[[ EXCERPT PROVIDED open ]]
Should add a comment here that the event probe utilizes the event
triggers to get access to the event it is attached to, but is not an
actual trigger. The below functions are just stubs to fulfill what is
needed to use the trigger infrastructure.

> +static int eprobe_trigger_init(struct event_trigger_ops *ops,
> +			       struct event_trigger_data *data)
> +{
> +	return 0;
> +}
> +
> +static void eprobe_trigger_free(struct event_trigger_ops *ops,
> +				struct event_trigger_data *data)
> +{
> +
> +}
> +
> +static int eprobe_trigger_print(struct seq_file *m,
> +				struct event_trigger_ops *ops,
> +				struct event_trigger_data *data)
> +{
> +	/* Do not print kprobe event triggers */
> +	return 0;
> +}
> +
> +static int get_eprobe_size(struct trace_probe *tp, void *rec)
> +{
> +	struct probe_arg *arg;
> +	int i, len, ret = 0;
> +
> +	for (i = 0; i < tp->nr_args; i++) {
> +		arg = tp->args + i;
> +		if (unlikely(arg->dynamic)) {
> +			unsigned long val;
> +
> +			val = get_event_field(arg->code, rec);
> +			len = process_fetch_insn_bottom(arg->code + 1, val, NULL, NULL);
> +			if (len > 0)
> +				ret += len;
> +		}
> +	}
> +
> +	return ret;
> +}
> +
> +static void eprobe_trigger_func(struct event_trigger_data *data,
> +				struct trace_buffer *buffer, void *rec,
> +				struct ring_buffer_event *rbe)
> +{
> +	struct eprobe_data *edata = data->private_data;
> +
> +	__kprobe_trace_func(edata->tk, rec, edata->file);
> +}
> +
> +static struct event_trigger_ops eprobe_trigger_ops = {
> +	.func			= eprobe_trigger_func,
> +	.print			= eprobe_trigger_print,
> +	.init			= eprobe_trigger_init,
> +	.free			= eprobe_trigger_free,
> +};
> +
> +static int eprobe_trigger_cmd_func(struct event_command *cmd_ops,
> +				   struct trace_event_file *file,
> +				   char *glob, char *cmd, char *param)
[[ EXCERPT PROVIDED closed ]]
[[ SUPPLIED MATERIAL open ]]
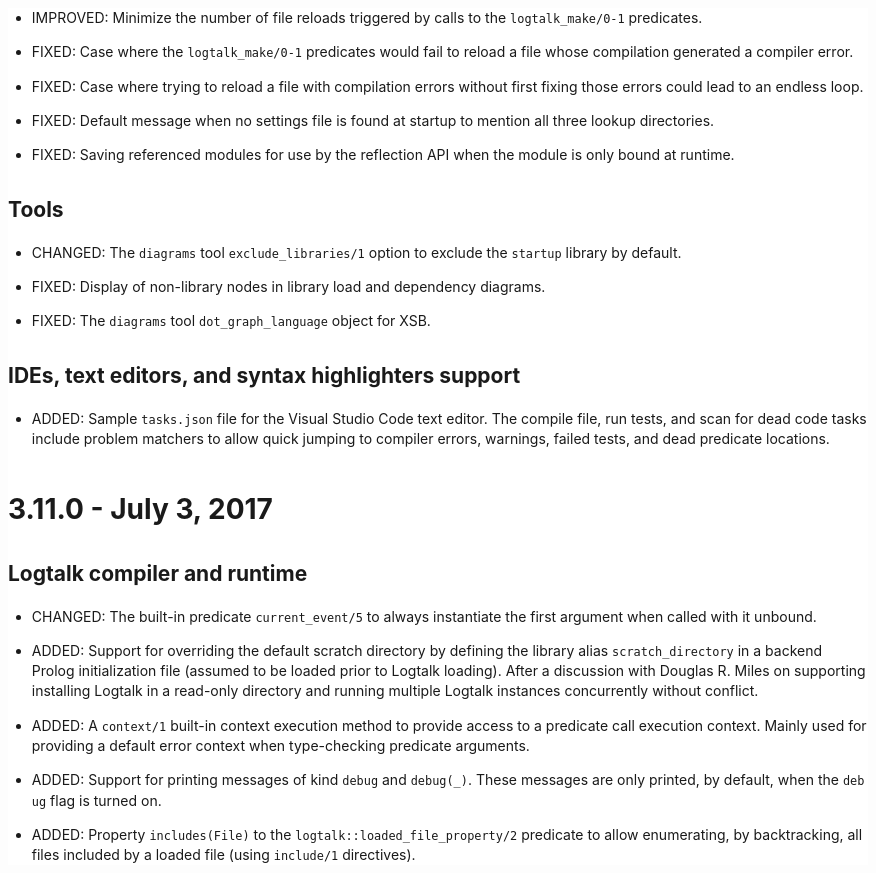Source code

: * IMPROVED: Minimize the number of file reloads triggered by calls to the
`logtalk_make/0-1` predicates.

* FIXED: Case where the `logtalk_make/0-1` predicates would fail to reload
a file whose compilation generated a compiler error.

* FIXED: Case where trying to reload a file with compilation errors without
first fixing those errors could lead to an endless loop.

* FIXED: Default message when no settings file is found at startup to mention
all three lookup directories.

* FIXED: Saving referenced modules for use by the reflection API when the
module is only bound at runtime.

Tools
-----

* CHANGED: The `diagrams` tool `exclude_libraries/1` option to exclude the
`startup` library by default.

* FIXED: Display of non-library nodes in library load and dependency diagrams.

* FIXED: The `diagrams` tool `dot_graph_language` object for XSB.

IDEs, text editors, and syntax highlighters support
---------------------------------------------------

* ADDED: Sample `tasks.json` file for the Visual Studio Code text editor. The
compile file, run tests, and scan for dead code tasks include problem matchers
to allow quick jumping to compiler errors, warnings, failed tests, and dead
predicate locations.


3.11.0 - July 3, 2017
=====================

Logtalk compiler and runtime
----------------------------

* CHANGED: The built-in predicate `current_event/5` to always instantiate the
first argument when called with it unbound.

* ADDED: Support for overriding the default scratch directory by defining
the library alias `scratch_directory` in a backend Prolog initialization file
(assumed to be loaded prior to Logtalk loading). After a discussion with
Douglas R. Miles on supporting installing Logtalk in a read-only directory
and running multiple Logtalk instances concurrently without conflict.

* ADDED: A `context/1` built-in context execution method to provide access
to a predicate call execution context. Mainly used for providing a default
error context when type-checking predicate arguments.

* ADDED: Support for printing messages of kind `debug` and `debug(_)`. These
messages are only printed, by default, when the `debug` flag is turned on.

* ADDED: Property `includes(File)` to the `logtalk::loaded_file_property/2`
predicate to allow enumerating, by backtracking, all files included by a
loaded file (using `include/1` directives).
[[ SUPPLIED MATERIAL closed ]]
_PROBLEM STATEMENT_.
Answer these questions about the kernel code review excerpt:
(a) What does the reviewer's opening comment say the event probe uses event triggers for?
(b) What value does eprobe_trigger_init return?
(c) Which function is assigned to the .print member of eprobe_trigger_ops?

_SOLVED EXERCISE_.
(a) The event probe uses event triggers to get access to the event it is attached to.
(b) It returns 0.
(c) eprobe_trigger_print